How Does internet Exchange Work
It can be argued that without the affordability of access to an internet exchange and its resultant interconnection, businesses cannot hope to make the most of digital transformation. While we’ve briefly discussed how an Internet exchange point (IXP) works in past blogs, let’s take it a step further and get deeper into how it works as it applies to serving your business in the digital age.
In the bigger picture, internet exchange point locations are where Internet infrastructure companies such as Internet Service Providers (ISPs) and CDNs connect with each other. These network edge locations enable providers to share transit outside their own network. Individual companies that join an IXP benefit by having a shorter path to their internet destinations in the form of other networks, which reduces latency, round-trip travel time and overall costs. That explains what they do, but how do they work?
Closer inspection shows that internet exchange points are made up of large Layer 2 LANs built with ethernet switches interconnected across one or more data centers. Member companies share the cost of physical infrastructure maintenance and benefit by being able to connect with each other and avoid the costs of sending traffic across third-party networks that charge for the transport.
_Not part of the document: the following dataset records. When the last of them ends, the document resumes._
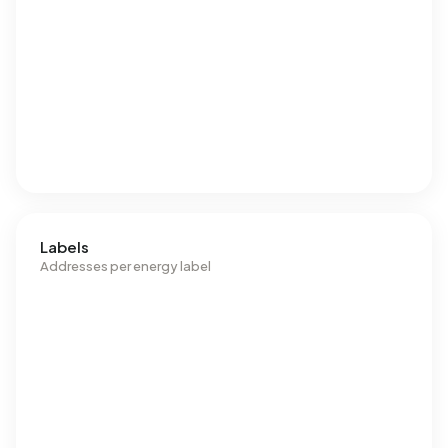
Labels
Addresses per energy label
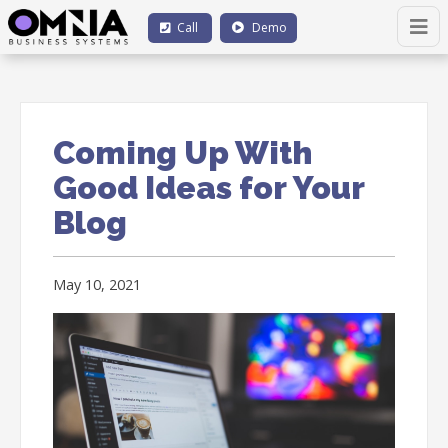
Call
Demo
Coming Up With
Good Ideas for Your
Blog
May 10, 2021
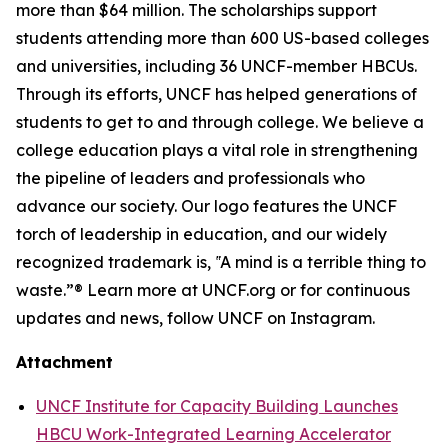
more than $64 million. The scholarships support
students attending more than 600 US-based colleges
and universities, including 36 UNCF-member HBCUs.
Through its efforts, UNCF has helped generations of
students to get to and through college. We believe a
college education plays a vital role in strengthening
the pipeline of leaders and professionals who
advance our society. Our logo features the UNCF
torch of leadership in education, and our widely
recognized trademark is, ‟A mind is a terrible thing to
waste.”® Learn more at UNCF.org or for continuous
updates and news, follow UNCF on Instagram.
Attachment
UNCF Institute for Capacity Building Launches
HBCU Work-Integrated Learning Accelerator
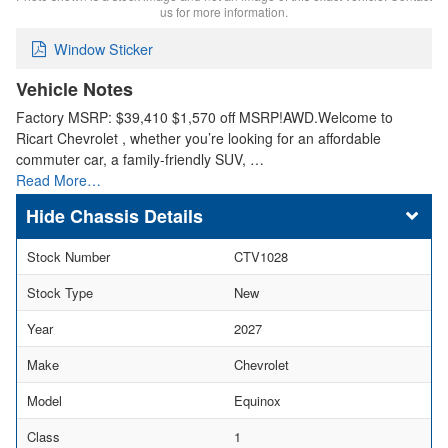
us for more information.
Window Sticker
Vehicle Notes
Factory MSRP: $39,410 $1,570 off MSRP!AWD.Welcome to
Ricart Chevrolet , whether you’re looking for an affordable
commuter car, a family-friendly SUV, …
Read More…
Chassis Details
Stock Number
CTV1028
Stock Type
New
Year
2027
Make
Chevrolet
Model
Equinox
Class
1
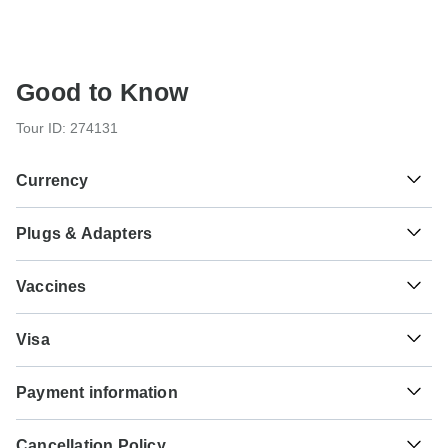
Good to Know
Tour ID: 274131
Currency
Plugs & Adapters
฿
Baht
Thailand
Vaccines
These are only indications, so please visit your doctor
Visa
before you travel to be 100% sure.
Unfortunately we cannot offer you a visa application
Typhoid - Recommended for Thailand. Ideally 2 weeks
Payment information
service. Whether you need a visa or not depends on your
before travel.
nationality and where you wish to travel. Assuming your
For any tour departing before October 6th, 2026 a full
home country does not have a visa agreement with the
Hepatitis A - Recommended for Thailand. Ideally 2 weeks
Cancellation Policy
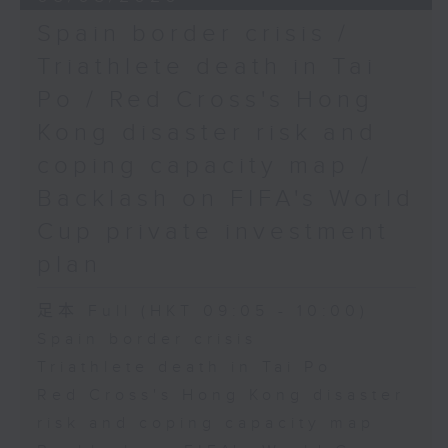
Spain border crisis /
Triathlete death in Tai
Po / Red Cross's Hong
Kong disaster risk and
coping capacity map /
Backlash on FIFA's World
Cup private investment
plan
足本 Full (HKT 09:05 - 10:00)
Spain border crisis
Triathlete death in Tai Po
Red Cross's Hong Kong disaster
risk and coping capacity map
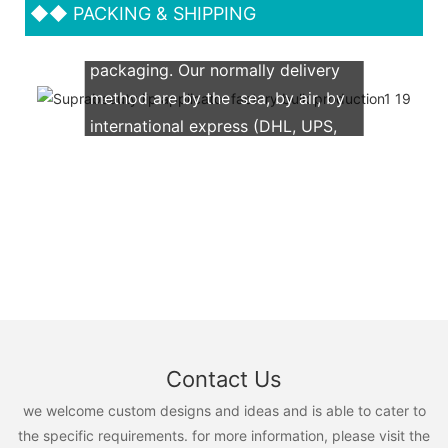
◆◆
PACKING & SHIPPING
We support both OEM & ODM
packaging. Our normally delivery
method are by the sea, by air, by
international express (DHL, UPS,
TNT, FedEx)
Contact Us
we welcome custom designs and ideas and is able to cater to
the specific requirements. for more information, please visit the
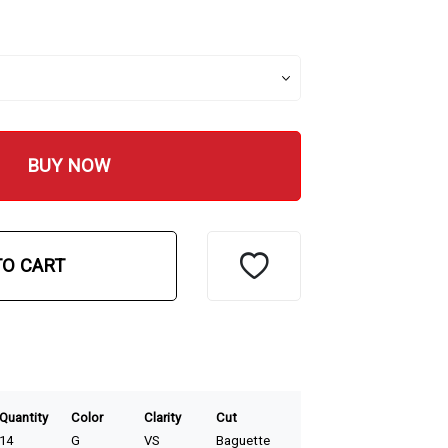
BUY NOW
TO CART
Quantity
Color
Clarity
Cut
14
G
VS
Baguette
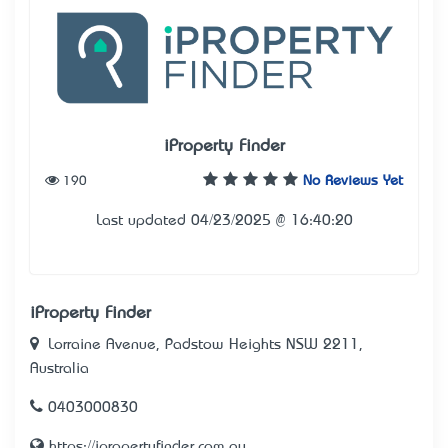
iProperty Finder
190
No Reviews Yet
Last updated 04/23/2025 @ 16:40:20
iProperty Finder
Lorraine Avenue, Padstow Heights NSW 2211,
Australia
0403000830
https://ipropertyfinder.com.au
While an internet exchange point can have peak traffic exchanges from 10 Gbps into the Terabits per second range, their size is not as important as their stated goal of ensuring that their network routers are able to connect efficiently and seamlessly. Independent of size, their primary goal is to make sure that many networks’ routers are connected together cleanly and efficiently. The main purpose of this connection is to avoid the prohibitive costs associated with connecting to all of the different ISPs across the country or the globe.
The shared transit between members can occur in a number of ways with some IXPs offering cost free data transfers between member companies. This is known as settlement-free peering. In some peering exchanges, large networks may charge transit costs to smaller network members, but the ideal method is that all members pay the same and share the cost.
Public Peering can include large numbers of members and enable connection across numerous networks. Private peering is between two networks with routers in the same carrier-neutral data center. Partial or regional peering limits network traffic exchange in a single are of the globe. At Telehouse, we’ve founded two internet exchange locations that are settlement-free (peering) where neither party pays the other for the exchange of traffic. Both NYIIX and LAIIX were established to provide infrastructure that is carrier neutral while providing scalability for its members that delivers reliable and stable network interconnectivity.
According to the PeeringDB database, there are currently more than 400 internet exchange points around the globe.. That number will continue to grow as bandwidth needs and data transfers increase exponentially in the age of digital transformation.
This will be vital to meeting the needs associated with providing advanced networking capabilities and resilient network interconnections. As internet exchange and peering continues to evolve, they will become even better at providing the scalability, performance, speed, control and cost savings that are vital to doing digital business in the digital age.